Saved data entries:
══════

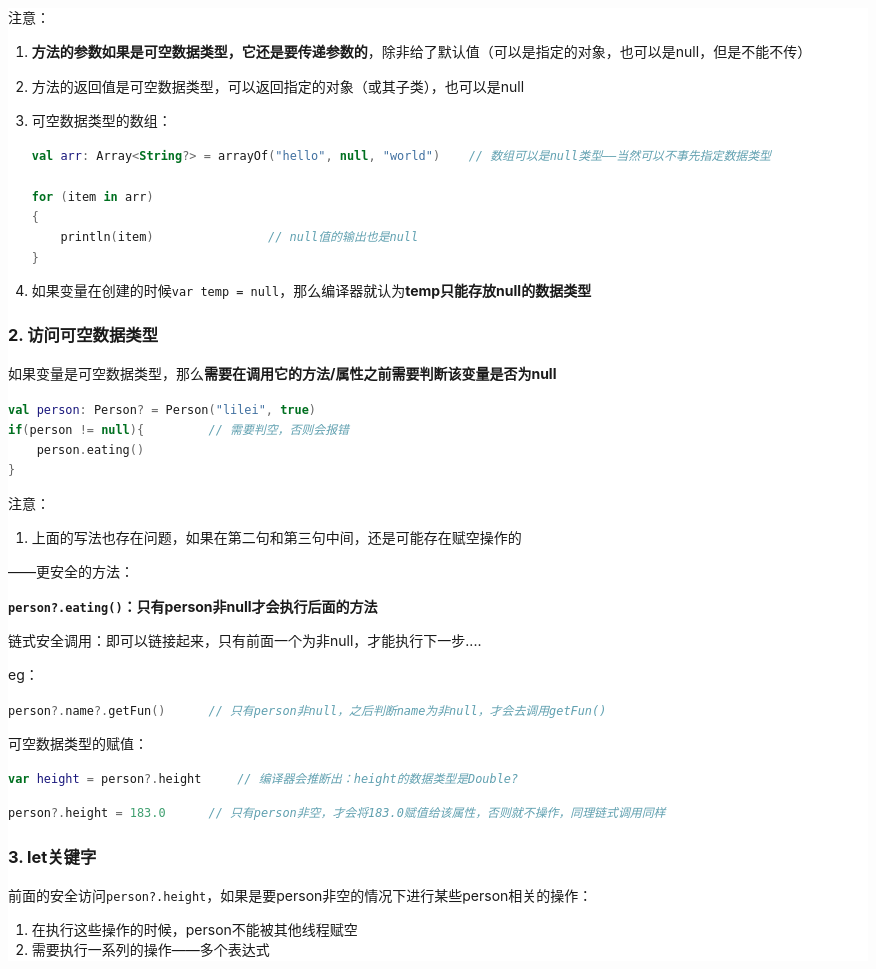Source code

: 注意：

1. **方法的参数如果是可空数据类型，它还是要传递参数的**，除非给了默认值（可以是指定的对象，也可以是null，但是不能不传）

2. 方法的返回值是可空数据类型，可以返回指定的对象（或其子类），也可以是null

3. 可空数据类型的数组：

   ```kotlin
   val arr: Array<String?> = arrayOf("hello", null, "world")	// 数组可以是null类型——当然可以不事先指定数据类型
   
   for (item in arr)
   {  
       println(item)				// null值的输出也是null
   }
   ```

4. 如果变量在创建的时候`var temp = null`，那么编译器就认为**temp只能存放null的数据类型**

### 2. 访问可空数据类型

如果变量是可空数据类型，那么**需要在调用它的方法/属性之前需要判断该变量是否为null**

```kotlin
val person: Person? = Person("lilei", true)
if(person != null){			// 需要判空，否则会报错  
    person.eating()
}
```

注意：

1. 上面的写法也存在问题，如果在第二句和第三句中间，还是可能存在赋空操作的

——更安全的方法：

**`person?.eating()`：只有person非null才会执行后面的方法**

链式安全调用：即可以链接起来，只有前面一个为非null，才能执行下一步....

eg：

```kotlin
person?.name?.getFun()		// 只有person非null，之后判断name为非null，才会去调用getFun()
```

可空数据类型的赋值：

```kotlin
var height = person?.height		// 编译器会推断出：height的数据类型是Double?
```

```kotlin
person?.height = 183.0		// 只有person非空，才会将183.0赋值给该属性，否则就不操作，同理链式调用同样
```

### 3. let关键字

前面的安全访问`person?.height`，如果是要person非空的情况下进行某些person相关的操作：

1. 在执行这些操作的时候，person不能被其他线程赋空
2. 需要执行一系列的操作——多个表达式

══════

* [Task item] Repeat, exactly as they stand, the line that contains "1. 在执行这些操作的时候，person不能被其他线程赋空" and all the lines after it in the data above.

* [Answer to the problem]
1. 在执行这些操作的时候，person不能被其他线程赋空
2. 需要执行一系列的操作——多个表达式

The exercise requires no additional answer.